Они стояли в пяти шагах. Толя видел их лица – живые, румяные от ходьбы, глаза – яркие, любопытные. Видел пар от их дыхания в холодном вечернем воздухе.
– Я здесь! – закричал он громче, отчаяннее, делая шаг ближе. – Я живу здесь! Анатолий Шузаев! Слушайте же!
Он протянул руку, чтобы коснуться плеча ближайшего мужчины, того, которого звали Коля. Рука его, привыкшая к весу вил, к шершавой древесине, была прозрачной? Нет, он видел ее, свою руку, с жилами, с мозолями... Но когда пальцы должны были коснуться яркой синтетической ткани куртки... Они прошли сквозь. Словно через дым. Через холодный туман. Ничего. Никакого сопротивления. Никакого ощущения. Только ледяное, абсолютное ничто.
Николай вздрогнул, потер плечо.
– Фу, как резко похолодало, – пробормотал он. – И ветер дунул ледяной. Пойдемте отсюда, становится жутковато.
– Да, – согласилась женщина, нервно оглядываясь. – Здесь какая-то... мертвая зона. Прямо мурашки.
Они повернулись и пошли прочь, ускоряя шаг, их голоса быстро стихали за поворотом. А Толя стоял. Рука все еще была протянута туда, где только что была спина живого человека. Он смотрел на свою руку. На пыль, висевшую в воздухе. На бесшумные развалины. На пар, которого у него не было.
И тогда пришла Память. Не обрывками. Целиком. Страшная и ясная, как удар шрапнели.
Последний патруль. Эта проклятая деревня на нейтральной полосе. Снаряд. Не свист, а сразу – оглушительный грохот, всепоглощающая белая вспышка. Стена дома, на которую он опирался спиной, вдруг стала не стеной, а грудой горящих обломков. Острая, жгучая боль в груди и спине. Тепло, разливающееся под гимнастеркой. Липкая влага. Крик, застрявший в горле. Темнота. Холод. Тишина.
Тишина. Которая длилась... сколько? Дни? Месяцы? Годы? Вечность?
Он опустил руку. Посмотрел на свой дом. Настоящим взглядом. Впервые за... за сколько? Провалившаяся крыша. Гнилые стропила. Сквозь дыру в стене видна внутренность – пустая, заваленная мусором и птичьим пометом. Ни печи. Ни стола. Ни кровати. Только пыль, мрак и запустение.
Он подошел к луже у колодца. Заглянул. В мутной воде не отражалось ничего. Ни лица. Ни фигуры. Только серое небо и черные очертания руин.
Он поднял голову. Деревня лежала перед ним в предвечерних сумерках. Не его деревня. Кладбище домов. Царство пыли и забвения. И он был частью этого. Не сторожем. Не жильцом. Частью пыли. Частью тишины.

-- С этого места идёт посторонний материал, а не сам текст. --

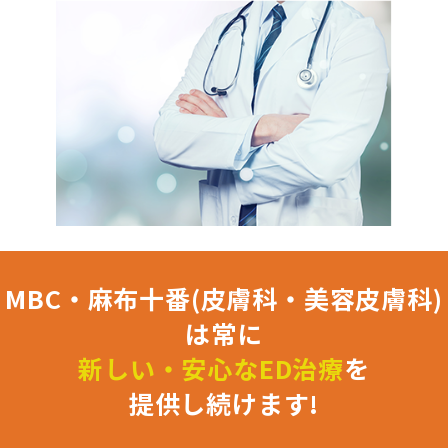
MBC・麻布十番(皮膚科・美容皮膚科)
は常に
新しい・安心なED治療
を
提供し続けます!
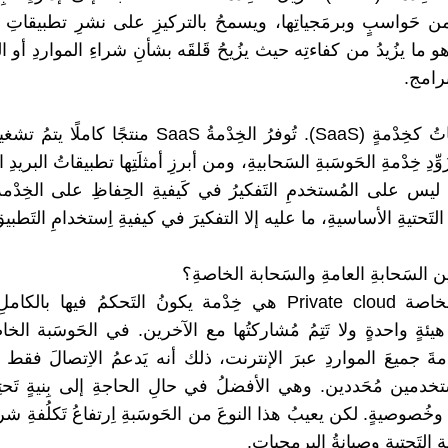
ن حَواسبٍ وبرمَجياتِها، ويسمحُ بالتركيزِ على نشرِ تطبيقاتِ 
هو ما يزُيدُ من كفاءتِه حيث يزُيحُ قَلقَه بشأنِ شراءِ المواردِ أو ا
برامج.
3. البرَمجياتُ كخِدْمةٍ (SaaS). تُوفرُ الخِدْمةُ SaaS منتجًا 
وِّدِ خِدْمةِ الحَوسَبةِ السَحابيةِ، ومن أبرزِ أمثلَتِها تطبيقاتُ البريدِ
ع SaaS، ليس على المُستخدمِ التَفكيرُ في كَيفيةِ الحِفاظِ على الخِدْمةِ
ةِ التَحتيةِ الأساسيةِ، ما عليه إلا التفكيرَ في كيفيةِ اِستخدامِ التَطبيق
ين السَحابةِ العامةِ والسَحابة الخاصةِ؟
السَحابة الخاصة Private cloud هي خِدْمة يكونُ التَحكمُ فيها با
 هيئةٍ واحدةٍ ولا تَتِمُ مُشاركتُها مع الآخرين. في الحَوسَبة الخاصة
دْمةَ جميعَ المواردِ عبرَ الإنترنت، ذلك أنه يَدعمُ الاِتصالَ فقط 
دمين مُحَددين. وهي الأفضلُ في حالِ الحاجةِ إلى بِنيةٍ تَحتِيةٍ مُ
وخُصوصيةٍ. لكن يعيبُ هذا النوعَ من الحَوسَبةِ اِرتفاعُ تَكلُفةِ شرا
يةِ التَحتيةِ وصيانةُ البرمجيات.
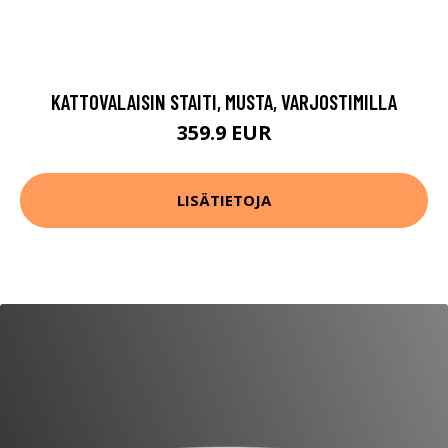
KATTOVALAISIN STAITI, MUSTA, VARJOSTIMILLA
359.9 EUR
LISÄTIETOJA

Туристы ушли. Их смех затих. Снова воцарилась привычная, гнетущая тишина. Но теперь она звучала иначе. Она звучала правдой. Громкой, безжалостной, правдой. Он стоял посреди развалин, которых не замечал десятилетиями. Один. Не просто один. Несуществующий. Призрак, который копал несуществующий огород и ждал несуществующих людей.
Он попытался вздохнуть. Грудь не поднялась. Воздух не пошел в легкие. Его не было. Его не было давно. Только пыль. Только тишина. Только вечное, бессмысленное дежурство среди руин. Он закрыл глаза, которых уже не было, и впервые почувствовал холод не осени, а небытия, пронизывающий его насквозь. До самого призрачного нутра.